Da das Berufungsgericht die maßgebliche Rechtsfrage richtig gelöst hat, reicht es aus, auf die Begründung der Berufungsentscheidung hinzuweisen (§ 510 Abs 3 Satz 2 ZPO). Ergänzend ist den Ausführungen der Revisionswerberin Folgendes entgegenzuhalten:

Rechtliche Beurteilung

Nach § 27 Z 2 AngG liegt ein wichtiger Grund, der den Dienstgeber zur vorzeitigen Entlassung berechtigt, insbesondere vor, wenn der Angestellte unfähig ist, die versprochenen oder die den Umständen nach angemessenen Dienste zu leisten. Nach ständiger Judikatur muss es sich dabei um eine "dauernde", nicht bloß vorübergehende Dienstunfähigkeit handeln, die von so langer Dauer ist, dass dem Arbeitgeber nach den Umständen des Falles eine Fortsetzung des Arbeitsverhältnisses nicht zugemutet werden kann (RIS-Justiz RS0029336, Arb 10.108, 11.144, RdW 1987, 268, RdW 1991, 23, DRdA 1994, 320 uva). Die Auffassung der Revisionswerberin, dass auf den subjektiven Eindruck abzustellen sei, den der Dienstgeber von der Situation habe, steht sowohl mit dem Wortlaut als auch dem erkennbaren Zweck der Bestimmung im Widerspruch. Schon das Berufungsgericht hat zutreffend darauf hingewiesen, dass die subjektive Einschätzung des Arbeitgebers nicht von Bedeutung sein kann, sondern die Frage, ob ein Entlassungstatbestand erfüllt ist, stets nach objektiven Gesichtspunkten zu beurteilen ist (so schon 9 ObA 146/87; siehe auch RIS-Justiz RS0029107). Die von der beklagten Partei gewünschte Auslegung ist mit der gesetzlichen Interessenabwägung, eine vorzeitige Beendigung eines Dienstverhältnisses nur dort zuzulassen, wo der Weiterbestand tatsächlich für den Dienstgeber unzumutbar ist, nicht vereinbar. Es erscheint daher denkunmöglich, einen Entlassungsgrund schon bei jedem längeren Krankenstand immer dann anzunehmen, wenn der Dienstgeber nur die subjektive Fehlvorstellung hat, dass der Arbeitnehmer in absehbarer Zeit nicht wieder arbeitsfähig wird. Es obliegt vielmehr dem Dienstgeber, sich über den zu erwartenden Heilungsverlauf ausreichend zu informieren, widrigenfalls er das Risiko eingeht, dass sich die Entlassung als unberechtigt erweist.
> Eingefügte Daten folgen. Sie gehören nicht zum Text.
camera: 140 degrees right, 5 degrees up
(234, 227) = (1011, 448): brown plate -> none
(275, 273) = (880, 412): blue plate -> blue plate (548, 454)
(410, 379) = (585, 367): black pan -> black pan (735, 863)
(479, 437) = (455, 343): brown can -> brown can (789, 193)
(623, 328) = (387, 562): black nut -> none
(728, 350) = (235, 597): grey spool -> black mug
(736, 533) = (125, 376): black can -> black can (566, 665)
Da die beklagte Partei gar nicht behauptet, dass zum Zeitpunkt der Entlassungserklärung auch objektiv eine "dauernde" Dienstunfähigkeit im Sinne der zitierten Judikatur zu erwarten gewesen wäre und die Klägerin auch weniger als fünf Monate nach Beginn ihres Krankenstandes wieder dienstbereit und -fähig gewesen ist, kann - ohne dass auf die unzulässigen Neuerungen zum derzeitigen Gesundheitszustand der Klägerin eingegangen werden muss - dahingestellt bleiben, ob erst bei einer (objektiv beurteilten) Krankenstandsdauer von mehr als sechs Monaten im Regelfall eine "dauernde Arbeitsunfähigkeit" angenommen werden darf. Die Kostenentscheidung beruht auf den §§ 41 Abs 1, 50 Abs 1 ZPO.